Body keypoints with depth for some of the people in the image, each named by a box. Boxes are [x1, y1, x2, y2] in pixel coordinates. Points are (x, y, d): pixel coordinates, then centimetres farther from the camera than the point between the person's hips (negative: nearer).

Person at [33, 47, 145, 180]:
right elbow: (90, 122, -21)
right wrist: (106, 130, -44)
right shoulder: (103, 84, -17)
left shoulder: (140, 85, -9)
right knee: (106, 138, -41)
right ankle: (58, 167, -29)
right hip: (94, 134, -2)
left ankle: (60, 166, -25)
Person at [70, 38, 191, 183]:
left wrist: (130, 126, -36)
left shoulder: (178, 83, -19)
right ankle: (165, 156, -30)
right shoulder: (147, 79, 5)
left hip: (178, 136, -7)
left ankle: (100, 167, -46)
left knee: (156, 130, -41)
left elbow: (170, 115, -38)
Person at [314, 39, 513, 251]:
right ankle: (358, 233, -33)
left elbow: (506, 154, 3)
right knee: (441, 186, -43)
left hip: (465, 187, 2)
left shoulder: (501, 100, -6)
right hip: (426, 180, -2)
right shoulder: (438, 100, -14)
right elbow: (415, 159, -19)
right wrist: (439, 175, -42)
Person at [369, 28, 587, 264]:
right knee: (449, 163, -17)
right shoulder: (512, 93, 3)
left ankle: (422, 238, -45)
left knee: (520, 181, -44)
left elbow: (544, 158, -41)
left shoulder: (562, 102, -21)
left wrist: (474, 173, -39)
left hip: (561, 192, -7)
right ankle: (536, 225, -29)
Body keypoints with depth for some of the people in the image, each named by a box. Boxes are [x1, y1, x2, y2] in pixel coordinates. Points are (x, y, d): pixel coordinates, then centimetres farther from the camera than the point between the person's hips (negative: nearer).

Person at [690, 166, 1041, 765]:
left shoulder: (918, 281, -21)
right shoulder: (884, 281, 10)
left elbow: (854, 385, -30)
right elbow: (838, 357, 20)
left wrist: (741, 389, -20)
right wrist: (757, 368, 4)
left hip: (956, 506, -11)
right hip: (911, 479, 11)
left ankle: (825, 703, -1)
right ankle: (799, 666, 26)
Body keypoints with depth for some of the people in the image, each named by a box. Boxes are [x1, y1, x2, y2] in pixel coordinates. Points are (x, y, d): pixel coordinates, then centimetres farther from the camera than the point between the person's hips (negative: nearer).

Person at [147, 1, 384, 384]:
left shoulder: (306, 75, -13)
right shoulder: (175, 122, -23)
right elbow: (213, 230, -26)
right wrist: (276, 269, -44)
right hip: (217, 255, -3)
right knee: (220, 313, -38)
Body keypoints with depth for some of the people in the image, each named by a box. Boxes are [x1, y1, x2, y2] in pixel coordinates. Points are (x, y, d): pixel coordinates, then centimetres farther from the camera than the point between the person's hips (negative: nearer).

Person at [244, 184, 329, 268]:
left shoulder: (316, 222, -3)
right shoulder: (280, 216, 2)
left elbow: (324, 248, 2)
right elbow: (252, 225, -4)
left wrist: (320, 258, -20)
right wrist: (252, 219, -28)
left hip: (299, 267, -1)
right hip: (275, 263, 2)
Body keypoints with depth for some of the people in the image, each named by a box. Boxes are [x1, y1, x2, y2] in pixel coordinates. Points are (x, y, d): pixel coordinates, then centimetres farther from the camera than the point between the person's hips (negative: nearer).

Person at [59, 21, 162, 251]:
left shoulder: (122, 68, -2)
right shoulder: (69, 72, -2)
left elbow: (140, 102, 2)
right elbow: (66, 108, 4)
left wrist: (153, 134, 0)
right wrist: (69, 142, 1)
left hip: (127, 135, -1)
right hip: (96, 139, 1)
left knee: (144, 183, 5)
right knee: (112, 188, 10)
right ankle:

> DIRECTIONS
Please write out again the material starting with the line that contains "right knee: (106, 138, -41)" and going on through the line that contains "left hip: (465, 187, 2)", including both of those lines. Offset every keypoint value (x, y and depth) by -124, and keep the person boxes and the rest of the lines unchanged.

> OUTPUT FOR THIS TASK
right knee: (-18, 14, -165)
right ankle: (-66, 43, -153)
right hip: (-30, 10, -126)
left ankle: (-64, 42, -149)
Person at [70, 38, 191, 183]:
left wrist: (6, 2, -160)
left shoulder: (54, -41, -143)
right ankle: (41, 32, -154)
right shoulder: (23, -45, -119)
left hip: (54, 12, -131)
left ankle: (-24, 43, -170)
left knee: (32, 6, -165)
left elbow: (46, -9, -162)
Person at [314, 39, 513, 251]:
right ankle: (234, 109, -157)
left elbow: (382, 30, -121)
right knee: (317, 62, -167)
left hip: (341, 63, -122)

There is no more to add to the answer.